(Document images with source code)

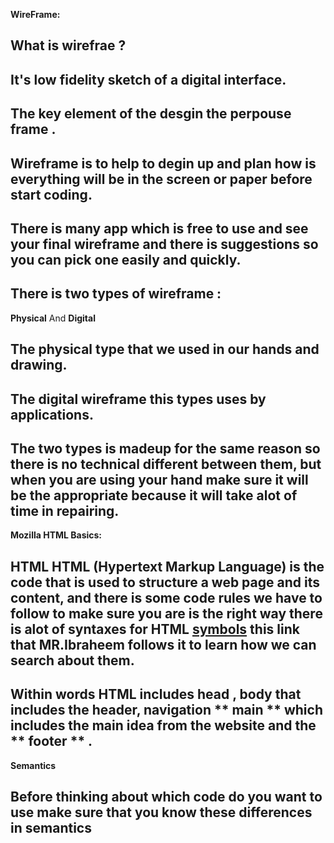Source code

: **WireFrame:** 
## What is wirefrae ?
## It's low fidelity sketch of a digital interface.
## The key element of the desgin the perpouse frame .
## Wireframe is to help to degin up and plan how is everything will be in the screen or paper before start coding.
## There is many app which is free to use and see your final wireframe and there is suggestions so you can pick one easily and quickly.
## There is two types of wireframe :
**Physical** And **Digital** 
## The physical type that we used in our hands and drawing.
## The digital wireframe this types uses by applications.
## The two types is madeup for the same reason so there is no technical different between them, but when you are using your hand make sure it will be the appropriate because it will take alot of time in repairing. 
**Mozilla HTML Basics:** 
## HTML HTML (Hypertext Markup Language) is the code that is used to structure a web page and its content, and there is some code rules we have to follow to make sure you are is the right way there is alot of syntaxes for HTML [symbols](https://www.w3schools.com/html/html_symbols.asp) this link that MR.Ibraheem follows it to learn how we can search about them.
## Within words HTML includes **head** , **body** that includes the header, navigation ** main ** which includes the main idea from the website and the ** footer ** .
**Semantics** 
## Before thinking about which code do you want to use make sure that you know these differences in **semantics** 
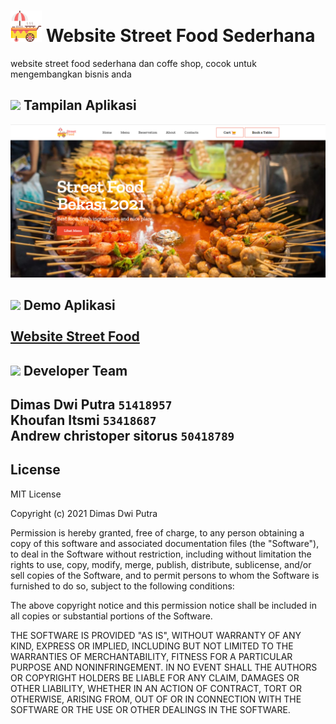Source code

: # <img src="upload/gallery/icon.png" width="50"/> Website Street Food Sederhana
website street food sederhana dan coffe shop, cocok untuk mengembangkan bisnis anda

## <img src="https://img.icons8.com/color/48/undefined/laptop--v1.png"/> Tampilan Aplikasi
<img src="upload/demo.png" alt="alt text" width="=600"/>

## <img src="https://img.icons8.com/fluent/48/undefined/domain.png"/> Demo Aplikasi<br><br>[Website Street Food](https://webku.one/app/street-food-sederhana/)

## <img src="https://img.icons8.com/external-sbts2018-flat-sbts2018/48/undefined/external-team-work-from-home-sbts2018-flat-sbts2018.png"/> Developer Team
## Dimas Dwi Putra `51418957`<br>Khoufan Itsmi `53418687`<br>Andrew christoper sitorus `50418789`
## License

MIT License

Copyright (c) 2021 Dimas Dwi Putra

Permission is hereby granted, free of charge, to any person obtaining a copy
of this software and associated documentation files (the "Software"), to deal
in the Software without restriction, including without limitation the rights
to use, copy, modify, merge, publish, distribute, sublicense, and/or sell
copies of the Software, and to permit persons to whom the Software is
furnished to do so, subject to the following conditions:

The above copyright notice and this permission notice shall be included in all
copies or substantial portions of the Software.

THE SOFTWARE IS PROVIDED "AS IS", WITHOUT WARRANTY OF ANY KIND, EXPRESS OR
IMPLIED, INCLUDING BUT NOT LIMITED TO THE WARRANTIES OF MERCHANTABILITY,
FITNESS FOR A PARTICULAR PURPOSE AND NONINFRINGEMENT. IN NO EVENT SHALL THE
AUTHORS OR COPYRIGHT HOLDERS BE LIABLE FOR ANY CLAIM, DAMAGES OR OTHER
LIABILITY, WHETHER IN AN ACTION OF CONTRACT, TORT OR OTHERWISE, ARISING FROM,
OUT OF OR IN CONNECTION WITH THE SOFTWARE OR THE USE OR OTHER DEALINGS IN THE
SOFTWARE.
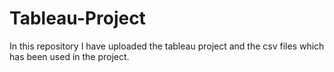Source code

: # Tableau-Project
In this repository I have uploaded the tableau project and the csv files which has been used in the project.

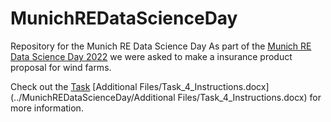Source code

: # MunichREDataScienceDay
Repository for the Munich RE Data Science Day
As part of the [Munich RE Data Science Day 2022](https://www.munichre.com/landingpage/en/forms/esg-data-science-day.html) we were asked to make a insurance product proposal for wind farms.

Check out the [Task](other_file.md) [Additional Files/Task_4_Instructions.docx](../MunichREDataScienceDay/Additional Files/Task_4_Instructions.docx) for more information.
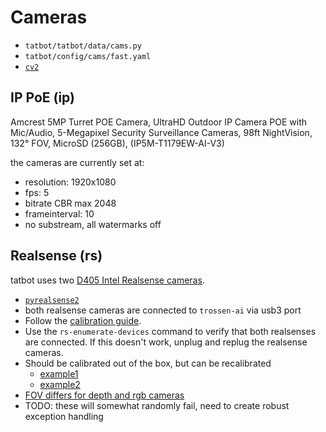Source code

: # Cameras

- `tatbot/tatbot/data/cams.py`
- `tatbot/config/cams/fast.yaml`
- [`cv2`](https://github.com/opencv/opencv-python)

## IP PoE (ip)

Amcrest 5MP Turret POE Camera, UltraHD Outdoor IP Camera POE with Mic/Audio, 5-Megapixel Security Surveillance Cameras, 98ft NightVision, 132° FOV, MicroSD (256GB), (IP5M-T1179EW-AI-V3)

the cameras are currently set at:

- resolution: 1920x1080
- fps: 5
- bitrate CBR max 2048
- frameinterval: 10
- no substream, all watermarks off 

## Realsense (rs)

tatbot uses two [D405 Intel Realsense cameras](https://www.intelrealsense.com/depth-camera-d405/).

- [`pyrealsense2`](https://github.com/IntelRealSense/librealsense)
- both realsense cameras are connected to `trossen-ai` via usb3 port
- Follow the [calibration guide](https://dev.intelrealsense.com/docs/self-calibration-for-depth-cameras).
- Use the `rs-enumerate-devices` command to verify that both realsenses are connected. If this doesn't work, unplug and replug the realsense cameras.
- Should be calibrated out of the box, but can be recalibrated
  - [example1](https://github.com/IntelRealSense/librealsense/blob/master/wrappers/python/examples/depth_auto_calibration_example.py)
  - [example2](https://github.com/IntelRealSense/librealsense/blob/master/wrappers/python/examples/depth_ucal_example.py)
- [FOV differs for depth and rgb cameras](https://www.intel.com/content/www/us/en/support/articles/000030385/emerging-technologies/intel-realsense-technology.html)
- TODO: these will somewhat randomly fail, need to create robust exception handling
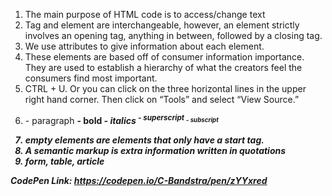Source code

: 1. The main purpose of HTML code is to access/change text
2. Tag and element are interchangeable, however, an element strictly involves an opening tag, anything in between, followed by a closing tag.
3. We use attributes to give information about each element.
4. These elements are based off of consumer information importance. They are used to establish a hierarchy of what the creators feel the consumers find most important.
5. CTRL + U. Or you can click on the three horizontal lines in the upper right hand corner. Then click on “Tools” and select “View Source.”
6.  <p> - paragraph  
    <b> - bold
    <i> - italics
    <sup> - superscript
    <sub> - subscript
7. empty elements are elements that only have a start tag.
8. A semantic markup is extra information written in quotations
9.  form,
    table,
    article


CodePen Link: https://codepen.io/C-Bandstra/pen/zYYxred
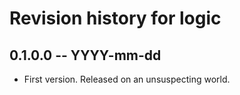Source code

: # Revision history for logic

## 0.1.0.0 -- YYYY-mm-dd

* First version. Released on an unsuspecting world.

**PROBLEM DETAILS**
A single number is needed: the count of lines in the records that contain "will".

**RESPONSE FOR THIS EXERCISE**
3